If any commanders are unaware of these tactics, please contact Father Orazio to request support. The Knights stand ready to aid the forces of the Compact, always.

Duke Cassius Pravus, KoS

Written By Eirene

Feb. 15, 2017, 4:18 p.m.(12/6/1005 AR)

Relationship Note on Nadia

As I said last night...

Duchess Nadia Nightgold made the North look as glamours as the South.

That's saying a lot coming from a fucking slob like me. I'll miss the spa days...

Every death will drive us harder to defend the living. May hers be no different, and may the living be worthy of her sacrifice.

Written By Calandra

Feb. 15, 2017, 1:34 p.m.(12/6/1005 AR)

Acacia has returned.

I am so happy to have my sister near me.

I feel more compete with her close by.

It is scary times we are facing, but I feel more able to face them with my family close.

My brave and whisper spitfire sister, Acacia.
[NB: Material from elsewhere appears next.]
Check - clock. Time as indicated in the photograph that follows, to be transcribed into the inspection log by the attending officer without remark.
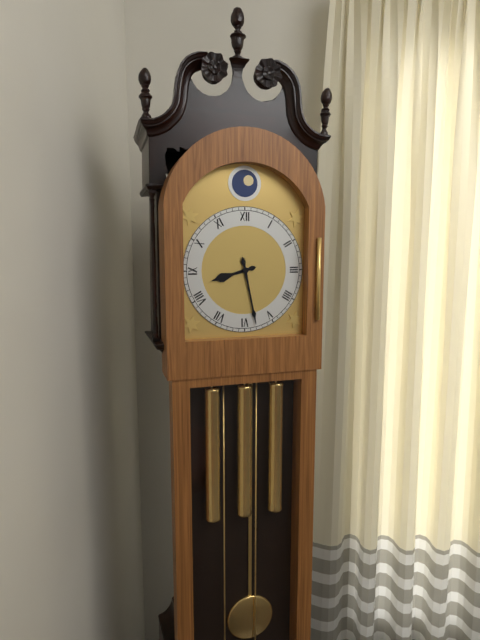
8:28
My hardworking and leading Uncle, Torian

My adorable and witty cousin, Mae

My strong and loyal Uncle, Orathy

The Cullers are together.

In the lower boroughs.

We will make sure it survives this all.

Written By Leona

Feb. 15, 2017, 1:22 p.m.(12/6/1005 AR)

Relationship Note on Gabriel

A serious man, he just led a successful campaign against the Bringers of Silence. He did not stop them in entirety - it will take more than his forces to do that - but his forces survived the first engagement, at least. He is a good man, dedicated to the defense of Arx and Arvum, and now more than ever I think his steady, serious hand is both necessary and wise. Let us hope that some of the issues he faces are resolved, and soon.

Written By Juliet

Feb. 15, 2017, 1:07 p.m.(12/6/1005 AR)

Relationship Note on Nadia

Life makes fools of us all. We were so busy, darling.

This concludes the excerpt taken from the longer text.